BLM defines kerogen as the hydrocarbon in oil shale. Kerogen is a pyrobitumen, and oil is formed from kerogen by heating. It consists chiefly of low forms of plant life; chemically it is a complex mixture of hydrocarbon compounds of large molecules, containing hydrogen, carbon, oxygen, nitrogen, and sulfur. Kerogen is the chief source of oil in oil shales.
Nearly 62% of the world’s potentially recoverable oil shale resources are concentrated in the United States. The largest of the deposits is found in the Green River formation in Northwestern Colorado, Northeastern Utah and Southwestern Wyoming. The richest and most easily recoverable deposits are located in the Piceance Creek Basin in Western Colorado and the Uinta Basin in Eastern Utah. There are less productive oil shale deposits in the eastern US.
Organic kerogen within the oil shale rock can be heated at high temperatures to form synthetic gas and shale oil. The heating step is referred to as destructive distillation. Most surface operations utilize closed metal vessels where the oil shale is placed and internally or externally heated. When sufficient heat is applied to oil shale, hydrogen gas and oil are released from the oil shale. A recent study of oil shale production by the Congressional Research Service, “Oil Shale: History, Incentives, and Policy,” (April 13, 2006 RL33359), states “Oil derived from shale has been referred to as a synthetic crude oil and thus closely associated with synthetic fuel production.” After shale oil produced, it will be cleaned and upgraded to produce transportation fuels.

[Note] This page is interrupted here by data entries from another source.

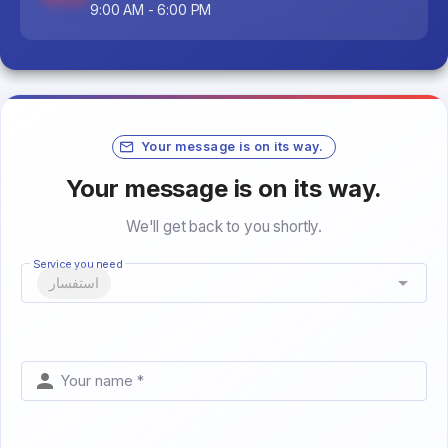
9:00 AM - 6:00 PM
Your message is on its way.
Your message is on its way.
We'll get back to you shortly.
Service you need
استفسار
Your name *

Spent oil shale, a waste of this process, is usually removed and disposed of in above ground disposal units or is placed back into mined out voids.
Based on the data we’ve evaluated and described in this notice, we believe spent oil shale is very unlikely to exhibit a hazardous characteristic under RCRA Subtitle C.
Shale oil flowing out of above ground operations must be cleaned of contaminants and/or be “upgraded” to make a range of products. Shale oil “cleaning” often involves the removal of sulfur. Shale oil upgrading generally includes additional processing equivalent to crude oil hydrocracking (required to convert oil-shale distillates to gasoline). Upgrading also removes arsenic and nitrogen using hydrotreating.
An upgrade facility could generate over 3,000 metric tons per year of spent catalysts, treatment chemicals, and sludges and byproduct wastes. Upgrade wastes of concern may include (at a 1 million tpd plant) 5400 tons per year of spent hydrotreater guard bed catalyst containing 20 percent arsenic and potentially hazardous API separator bottoms which may generate 7200 tons per year.
Wastes from the upgrade operations are not exempt from hazardous waste requirements, and may, in some cases, exhibit a hazardous characteristic. EPA is not addressing or seeking comment on those wastes, which are of much smaller volume relative to the spent oil shale.